The heart that the hands form is the sign of long friendship between the two countries. The buildings on either side are meant for the culture of each country. to be shared with each other.
"The Consul’s Neighbors Throw a Sumo Party"
(India ink on paper, 8.5” x 11”)
by Ivan Schneider
An imaginative rendering of a sumo dohyō installed in front of the Consul’s Official Residence for enjoyment by the neighbors. An American flag koinobori is pictured alongside the Japanese flag. (The artist is depicted, second from left.). Themes: Cultural exchange, friendship, sumo
Ivan Schneider is a writer and content strategist who aspires to be a multidisciplinary artist.
"Untitled (Nishiawaki Fire Hydrant)"
by Rachel Mouer
This is a fire hydrant I painted as part of a seperate public art initiative in the city of Renton. I'm going to simply title it "Sister City - Nishiwaki". It recognizes the sister city relationship between Nishiwaki, Japan, and Renton, Washington, which spans 50 years -- not to mention the Pacific Ocean! I didn't even know we had a sister city in Japan until I started this project, so it was wonderful to learn that my hometown participates in a program that helps us build global relationships and feel closer to people we might tend to think of as far away. I'd love to visit Nishiwaki someday, and I hope the hydrant can welcome visitors to Renton once travel becomes safe again. It's located on Main Avenue South and Houser Way South, in front of the Sewing Machine Service Co., Inc. The two characters on the back of the hydrant are Nisshi and Sakura, the adorable Nishiwaki yuru-chara (city mascots).

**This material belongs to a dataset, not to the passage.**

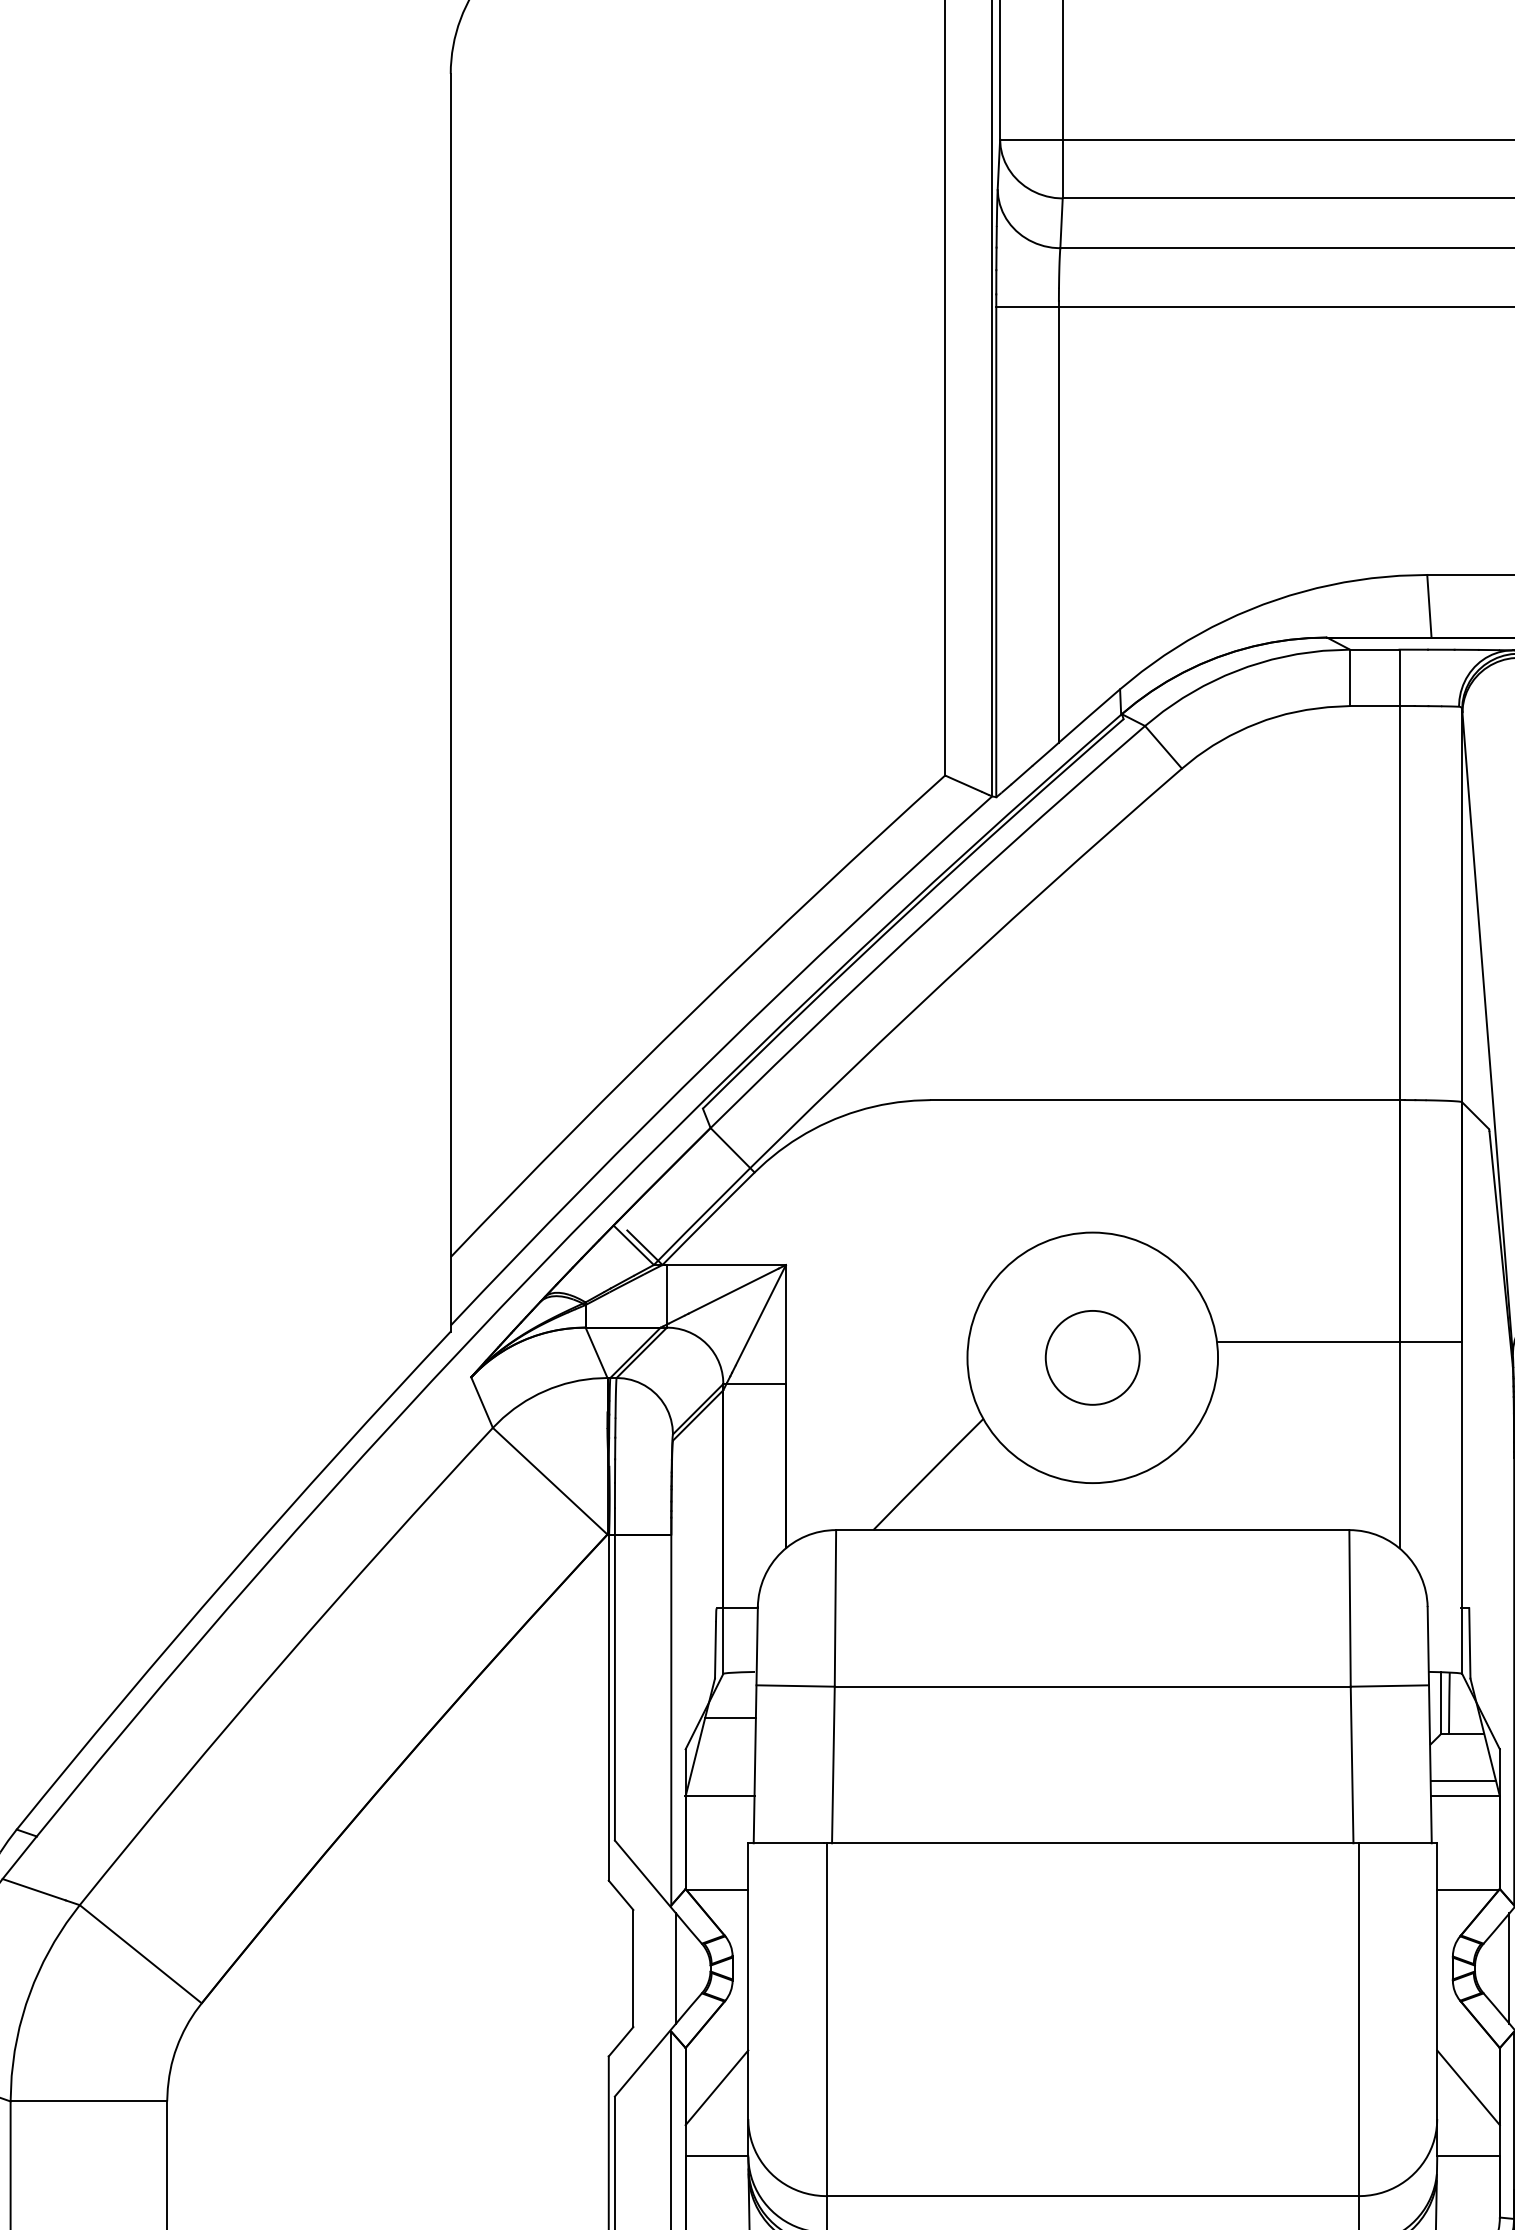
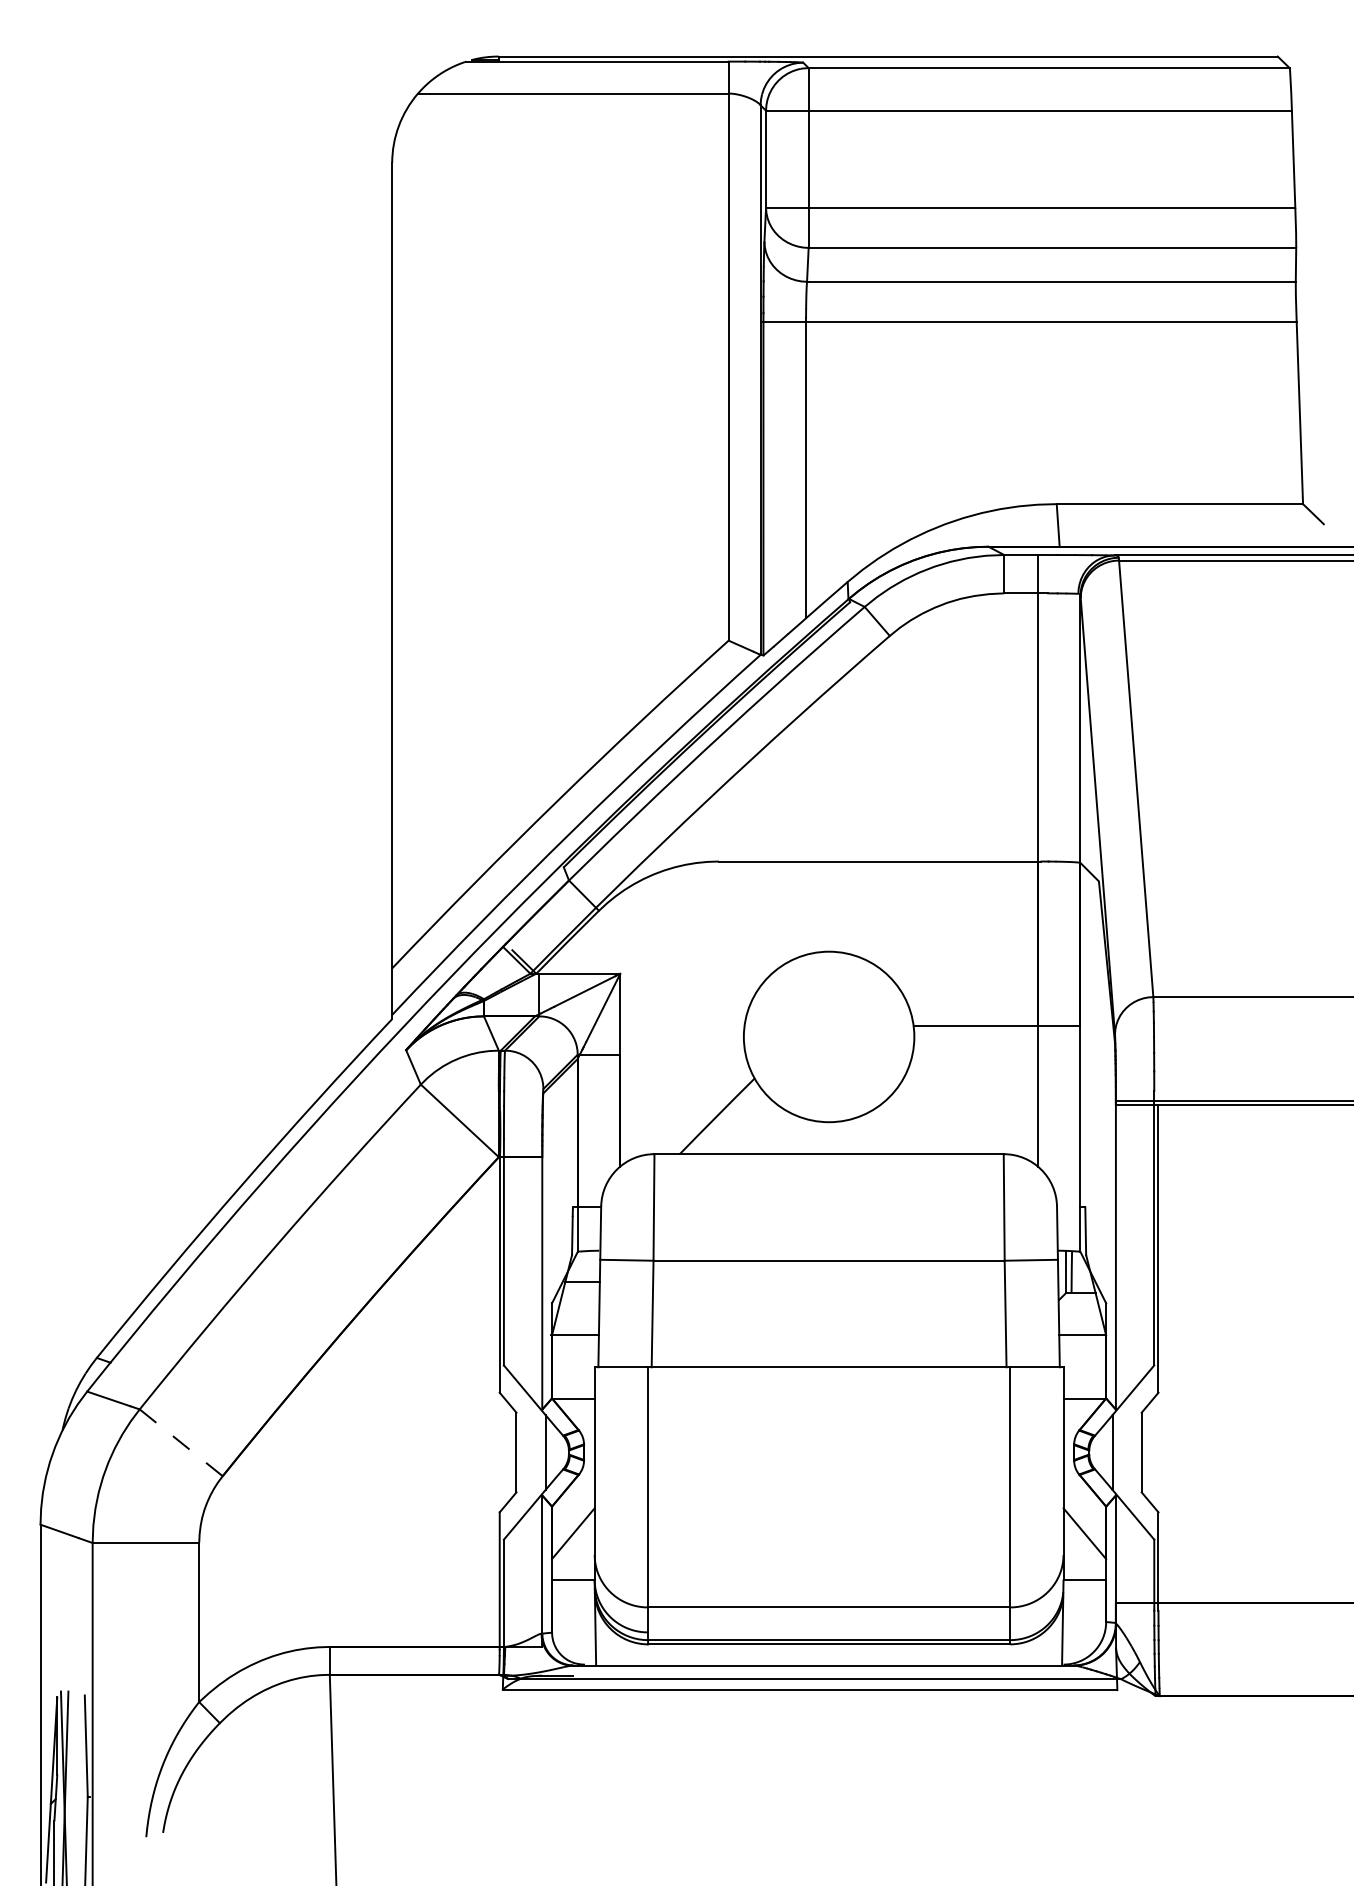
circle: (1091, 1357) -> (828, 1036), removed
line: (1463, 1780) -> (1081, 1324), removed
line: (139, 1953) -> (180, 1442), solid -> dashed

My name is Rachel Mouer, I'm seventeen years old and will be going into the 12th grade this fall. I've lived just outside of Renton, Washington my whole life and have always been fond of the Pacific Northwest rain. I've taken art lessons for quite a while as well as pursuing art as a hobby, and I'm so excited to be branching out more publicly with my art! I'm currently painting a third hydrant and considering opening a small shop online. I don't have a website yet, but can always be reached at my email (firstname.lastname@example.org). Aside from art, I can easily be persuaded to talk about cryptozoology, Star Trek, or whatever I'm currently reading :)
"Volcanos - Rainier from P3"
by Suze Woolf
It is Watercolor on paper, 7.5” high x 22” wide. P3 is a mountain along the ridge between Mailbox Peak and Mt. Defiance, just north of Interstate-90 on the way to Snoqualmie Pass.
I have collected some images of my work that show things our area has in common with Japan: Culture - a painting of Seattle's Asian Art Museum Hokkaido - I have enjoyed three visits there. Like Washington, many snowy trees, mountains and even better skiing! Sister City - Kobe has presented us with many gifts, some of which are in Seattle's Kubota Gardens Park. Salt Water - Like Japan, we have many salt water inlets and waterways. Volcanoes - Like Japan many of our highest peaks are large volcanoes.
I am a Seattle painter and book artist.